- _EXERCISE AIM_: Reproduce every line of the records below without changing a single character.
[INFORMATION PROVIDED start]
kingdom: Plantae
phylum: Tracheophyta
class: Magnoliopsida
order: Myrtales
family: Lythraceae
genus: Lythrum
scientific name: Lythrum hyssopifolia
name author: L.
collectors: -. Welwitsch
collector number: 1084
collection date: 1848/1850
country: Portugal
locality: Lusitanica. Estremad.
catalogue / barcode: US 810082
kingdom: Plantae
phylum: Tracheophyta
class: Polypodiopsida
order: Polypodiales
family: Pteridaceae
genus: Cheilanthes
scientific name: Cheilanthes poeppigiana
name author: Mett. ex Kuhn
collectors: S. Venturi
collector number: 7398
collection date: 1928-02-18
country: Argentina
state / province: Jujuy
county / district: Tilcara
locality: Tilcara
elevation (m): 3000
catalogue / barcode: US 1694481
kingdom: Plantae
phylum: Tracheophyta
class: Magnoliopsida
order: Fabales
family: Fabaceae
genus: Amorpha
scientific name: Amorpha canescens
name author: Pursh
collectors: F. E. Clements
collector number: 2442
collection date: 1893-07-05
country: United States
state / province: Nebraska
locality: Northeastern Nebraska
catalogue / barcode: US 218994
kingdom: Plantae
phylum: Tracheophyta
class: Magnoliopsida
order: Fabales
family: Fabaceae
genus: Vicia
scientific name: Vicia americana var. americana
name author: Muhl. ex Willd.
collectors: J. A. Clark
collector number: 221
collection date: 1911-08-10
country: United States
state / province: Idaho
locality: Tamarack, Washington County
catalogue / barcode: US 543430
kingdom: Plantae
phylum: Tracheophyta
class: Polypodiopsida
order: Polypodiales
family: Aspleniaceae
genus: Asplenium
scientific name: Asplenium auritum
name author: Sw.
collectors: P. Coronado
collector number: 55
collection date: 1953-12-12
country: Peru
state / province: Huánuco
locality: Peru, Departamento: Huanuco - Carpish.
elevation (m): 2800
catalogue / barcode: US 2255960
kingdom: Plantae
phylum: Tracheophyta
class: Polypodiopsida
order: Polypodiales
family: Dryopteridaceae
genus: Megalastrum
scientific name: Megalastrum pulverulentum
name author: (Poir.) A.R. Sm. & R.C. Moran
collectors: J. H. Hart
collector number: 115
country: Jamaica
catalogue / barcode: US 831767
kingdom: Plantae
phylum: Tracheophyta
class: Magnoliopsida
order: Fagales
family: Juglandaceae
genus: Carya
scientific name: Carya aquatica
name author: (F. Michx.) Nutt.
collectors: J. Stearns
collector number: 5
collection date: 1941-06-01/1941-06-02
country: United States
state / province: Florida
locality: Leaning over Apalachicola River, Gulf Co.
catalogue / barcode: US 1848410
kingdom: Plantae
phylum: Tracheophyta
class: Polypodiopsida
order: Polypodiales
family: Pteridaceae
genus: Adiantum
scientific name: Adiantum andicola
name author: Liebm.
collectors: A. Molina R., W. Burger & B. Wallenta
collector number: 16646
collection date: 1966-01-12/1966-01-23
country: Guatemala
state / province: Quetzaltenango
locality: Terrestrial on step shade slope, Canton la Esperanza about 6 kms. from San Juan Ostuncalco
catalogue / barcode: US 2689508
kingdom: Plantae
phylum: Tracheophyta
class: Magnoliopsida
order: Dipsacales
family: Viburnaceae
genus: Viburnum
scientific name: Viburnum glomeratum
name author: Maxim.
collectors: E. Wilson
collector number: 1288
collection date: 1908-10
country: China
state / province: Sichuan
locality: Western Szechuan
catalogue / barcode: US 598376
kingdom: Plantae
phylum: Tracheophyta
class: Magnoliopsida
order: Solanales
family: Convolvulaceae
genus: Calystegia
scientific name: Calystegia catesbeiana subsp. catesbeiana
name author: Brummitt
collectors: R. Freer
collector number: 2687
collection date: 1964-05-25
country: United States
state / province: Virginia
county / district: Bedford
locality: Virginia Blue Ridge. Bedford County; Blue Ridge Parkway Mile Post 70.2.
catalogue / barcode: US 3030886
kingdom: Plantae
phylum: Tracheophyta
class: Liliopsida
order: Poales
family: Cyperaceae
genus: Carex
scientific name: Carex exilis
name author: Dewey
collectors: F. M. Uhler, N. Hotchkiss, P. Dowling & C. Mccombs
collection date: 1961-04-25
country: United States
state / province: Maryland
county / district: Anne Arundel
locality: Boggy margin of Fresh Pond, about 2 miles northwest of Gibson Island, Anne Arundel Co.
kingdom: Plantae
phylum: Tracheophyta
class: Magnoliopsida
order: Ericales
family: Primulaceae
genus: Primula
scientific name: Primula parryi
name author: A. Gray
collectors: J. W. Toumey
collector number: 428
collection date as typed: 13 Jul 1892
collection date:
[INFORMATION PROVIDED end]
- _TASK RESULT_:
kingdom: Plantae
phylum: Tracheophyta
class: Magnoliopsida
order: Myrtales
family: Lythraceae
genus: Lythrum
scientific name: Lythrum hyssopifolia
name author: L.
collectors: -. Welwitsch
collector number: 1084
collection date: 1848/1850
country: Portugal
locality: Lusitanica. Estremad.
catalogue / barcode: US 810082
kingdom: Plantae
phylum: Tracheophyta
class: Polypodiopsida
order: Polypodiales
family: Pteridaceae
genus: Cheilanthes
scientific name: Cheilanthes poeppigiana
name author: Mett. ex Kuhn
collectors: S. Venturi
collector number: 7398
collection date: 1928-02-18
country: Argentina
state / province: Jujuy
county / district: Tilcara
locality: Tilcara
elevation (m): 3000
catalogue / barcode: US 1694481
kingdom: Plantae
phylum: Tracheophyta
class: Magnoliopsida
order: Fabales
family: Fabaceae
genus: Amorpha
scientific name: Amorpha canescens
name author: Pursh
collectors: F. E. Clements
collector number: 2442
collection date: 1893-07-05
country: United States
state / province: Nebraska
locality: Northeastern Nebraska
catalogue / barcode: US 218994
kingdom: Plantae
phylum: Tracheophyta
class: Magnoliopsida
order: Fabales
family: Fabaceae
genus: Vicia
scientific name: Vicia americana var. americana
name author: Muhl. ex Willd.
collectors: J. A. Clark
collector number: 221
collection date: 1911-08-10
country: United States
state / province: Idaho
locality: Tamarack, Washington County
catalogue / barcode: US 543430
kingdom: Plantae
phylum: Tracheophyta
class: Polypodiopsida
order: Polypodiales
family: Aspleniaceae
genus: Asplenium
scientific name: Asplenium auritum
name author: Sw.
collectors: P. Coronado
collector number: 55
collection date: 1953-12-12
country: Peru
state / province: Huánuco
locality: Peru, Departamento: Huanuco - Carpish.
elevation (m): 2800
catalogue / barcode: US 2255960
kingdom: Plantae
phylum: Tracheophyta
class: Polypodiopsida
order: Polypodiales
family: Dryopteridaceae
genus: Megalastrum
scientific name: Megalastrum pulverulentum
name author: (Poir.) A.R. Sm. & R.C. Moran
collectors: J. H. Hart
collector number: 115
country: Jamaica
catalogue / barcode: US 831767
kingdom: Plantae
phylum: Tracheophyta
class: Magnoliopsida
order: Fagales
family: Juglandaceae
genus: Carya
scientific name: Carya aquatica
name author: (F. Michx.) Nutt.
collectors: J. Stearns
collector number: 5
collection date: 1941-06-01/1941-06-02
country: United States
state / province: Florida
locality: Leaning over Apalachicola River, Gulf Co.
catalogue / barcode: US 1848410
kingdom: Plantae
phylum: Tracheophyta
class: Polypodiopsida
order: Polypodiales
family: Pteridaceae
genus: Adiantum
scientific name: Adiantum andicola
name author: Liebm.
collectors: A. Molina R., W. Burger & B. Wallenta
collector number: 16646
collection date: 1966-01-12/1966-01-23
country: Guatemala
state / province: Quetzaltenango
locality: Terrestrial on step shade slope, Canton la Esperanza about 6 kms. from San Juan Ostuncalco
catalogue / barcode: US 2689508
kingdom: Plantae
phylum: Tracheophyta
class: Magnoliopsida
order: Dipsacales
family: Viburnaceae
genus: Viburnum
scientific name: Viburnum glomeratum
name author: Maxim.
collectors: E. Wilson
collector number: 1288
collection date: 1908-10
country: China
state / province: Sichuan
locality: Western Szechuan
catalogue / barcode: US 598376
kingdom: Plantae
phylum: Tracheophyta
class: Magnoliopsida
order: Solanales
family: Convolvulaceae
genus: Calystegia
scientific name: Calystegia catesbeiana subsp. catesbeiana
name author: Brummitt
collectors: R. Freer
collector number: 2687
collection date: 1964-05-25
country: United States
state / province: Virginia
county / district: Bedford
locality: Virginia Blue Ridge. Bedford County; Blue Ridge Parkway Mile Post 70.2.
catalogue / barcode: US 3030886
kingdom: Plantae
phylum: Tracheophyta
class: Liliopsida
order: Poales
family: Cyperaceae
genus: Carex
scientific name: Carex exilis
name author: Dewey
collectors: F. M. Uhler, N. Hotchkiss, P. Dowling & C. Mccombs
collection date: 1961-04-25
country: United States
state / province: Maryland
county / district: Anne Arundel
locality: Boggy margin of Fresh Pond, about 2 miles northwest of Gibson Island, Anne Arundel Co.
kingdom: Plantae
phylum: Tracheophyta
class: Magnoliopsida
order: Ericales
family: Primulaceae
genus: Primula
scientific name: Primula parryi
name author: A. Gray
collectors: J. W. Toumey
collector number: 428
collection date as typed: 13 Jul 1892
collection date:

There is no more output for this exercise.